My jokes
Today was the worst day ever. My ex got ran over by a bus, and I lost my job as a bus driver.
Dmitri! Where's my vodka?
My parents raised me as an only child, which really pissed off my sister.
My girlfriend's dog died, so to cheer her up I went out and got her an identical one.
She went mad, "What am I going to do with two dead dogs?"
Once my sister was a sister, now she's a blister.
I fell in love with my computer because it helps me Excel.
My grief counselor died. He was so good, I didn't even care.
I was in math class, and we were learning geometry. My teacher said, "PENTAGON!" then all of a sudden, PENALDO burst into the room! He thought we were talking about PENS, so he came looking for some because he's a finished pen merchant! Shame on you, Penaldo, for ruining my education! 🤬
I copied my friend's work. It's not like the teacher can tell my parents.
My grandpa died in 9/11. He crashed a plane.
Me: Hey, do you want to meet my grandma?
Friend: Yeah, sure.
Me: *pulls out gun*
Why did my dad cross the road?
To get to the nearest building so he wouldn't die in the crippling smoke of the most terrifying and only terrorist attack on American soil.
Everyone else seems to have met my dad. I only have the mugshots.
What's the difference between my dad and cancer?
My dad didn't beat the cancer.
What did the woman say to Michael Jackson at the beach?
"Excuse me, sir, you're in my son."
What is the only video game to be ever made in Africa?
Where's My Water?
I walked to the milk store and did not see my dad.
Man #1: Pretend your age is a level, I am Level 20.
Man #2: My son died at level 4.
Man #1: Lol, your son is a noob.
Well, at least my adoption fee cost more than you.
My Dad said he got me from the shops, and I remembered what Grandpa said about him.

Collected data
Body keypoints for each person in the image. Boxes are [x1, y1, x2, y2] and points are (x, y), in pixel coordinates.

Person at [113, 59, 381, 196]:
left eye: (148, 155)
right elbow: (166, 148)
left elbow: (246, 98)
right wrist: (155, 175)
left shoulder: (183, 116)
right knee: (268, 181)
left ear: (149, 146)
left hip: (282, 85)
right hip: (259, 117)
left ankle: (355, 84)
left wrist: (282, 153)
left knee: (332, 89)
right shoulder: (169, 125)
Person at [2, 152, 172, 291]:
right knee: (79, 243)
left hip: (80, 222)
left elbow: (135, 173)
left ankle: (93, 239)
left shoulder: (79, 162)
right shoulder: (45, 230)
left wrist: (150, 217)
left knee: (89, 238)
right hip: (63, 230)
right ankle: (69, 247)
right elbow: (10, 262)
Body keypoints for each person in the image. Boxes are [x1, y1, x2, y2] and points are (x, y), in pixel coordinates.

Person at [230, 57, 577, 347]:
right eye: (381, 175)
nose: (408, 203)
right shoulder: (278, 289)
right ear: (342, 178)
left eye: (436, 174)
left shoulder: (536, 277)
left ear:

Task set =>
1. Answer these questions from the jokes text:
(a) What job does the speaker lose on the worst day ever?
(b) What does the speaker get the girlfriend to cheer her up after her dog dies?
(c) Why does the speaker fall in love with the computer?
2. Can you extract the passage of the jokes text between "Once my sister" and "meet my grandma?", inclusive?
3. Which personal names appear in the jokes text? List every one.

Solutions =>
1.
(a) Bus driver.
(b) An identical dog.
(c) Because it helps the speaker Excel.

2.
Once my sister was a sister, now she's a blister.
I fell in love with my computer because it helps me Excel.
My grief counselor died. He was so good, I didn't even care.
I was in math class, and we were learning geometry. My teacher said, "PENTAGON!" then all of a sudden, PENALDO burst into the room! He thought we were talking about PENS, so he came looking for some because he's a finished pen merchant! Shame on you, Penaldo, for ruining my education! 🤬
I copied my friend's work. It's not like the teacher can tell my parents.
My grandpa died in 9/11. He crashed a plane.
Me: Hey, do you want to meet my grandma?

3.
Dmitri
Penaldo
Michael Jackson